La stratégie alternative sera axée sur l’être humain, comme étant le sujet, l’acteur, et le bénéficiaire central du développement. Car le développement est un droit pour les citoyens, que leur Etat est tenu de leur assurer (en principe), selon la Déclaration de l’ONU de 1986. Le développement alternatif est entendu comme un processus de changement multidimensionnel.

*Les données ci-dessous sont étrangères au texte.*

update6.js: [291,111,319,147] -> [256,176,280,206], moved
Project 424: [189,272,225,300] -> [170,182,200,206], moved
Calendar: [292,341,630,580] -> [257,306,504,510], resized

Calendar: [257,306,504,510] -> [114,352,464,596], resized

Le système de production et le modèle de consommation nationaux répondraient de façon privilégiée aux besoins nationaux et les échanges du pays seraient adaptés à ces stratégies socioéconomiques réajustées. Il doit œuvrer à satisfaire les besoins locaux, pour préserver la souveraineté alimentaire notamment. L’Etat assumerait une mission de développeur et de stratège, en pilotant le processus de développement alternatif, auquel doivent contribuer le secteur privé, le secteur de l’Economie Sociale et Solidaire (ESS) et les structures de la société civile.
Unemise en œuvre d’une régionalisation effective, est impérative, en vued’instaurer une équité territoriale.
Le développement, ainsi appréhendé comme catalyseur/porteur de « progrès », d’amélioration du niveau de vie des habitants et du bien-être social, est nécessairement le fruit d’un processus de mutations et de transformations des structures sociopolitiques, socioéconomiques, culturelles et des mentalités….
A ce niveau, la véritable émancipation de la femme et son autonomisation effective constituent un axe essentiel de cette stratégie. Une grande mobilisation (du système d’éducation-formation et du tissu associatif) pour la mise en œuvre d’une politique active d’accès à l’éducation et à la formation des filles et des femmes est indispensable.
- Encourager l’entrepreneuriat : Fournir des financements adaptés et des programmes de formation pour soutenir les jeunes entrepreneurs.
- Promouvoir les modèles économiques collaboratifs et des mécanismes tels que le financement participatif pour soutenir les petites entreprises et les start-ups.
- Équité fiscale : Recommandent des mesures visant à instaurer une fiscalité plus juste et à réduire les comportements rentiers.
La troisième partie, traite des dimensions sociales du développement qui constituent un pilier essentiel pour assurer une justice sociale et une cohésion nationale. Principales propositions :
- Lutte contre la pauvreté et les inégalités par des interventions ciblées pour réduire les disparités en matière de revenus, d’éducation et de santé.
- Renforcer les programmes d’aide sociale pour inclure les groupes les plus vulnérables, tels que les femmes, les enfants et les personnes âgées.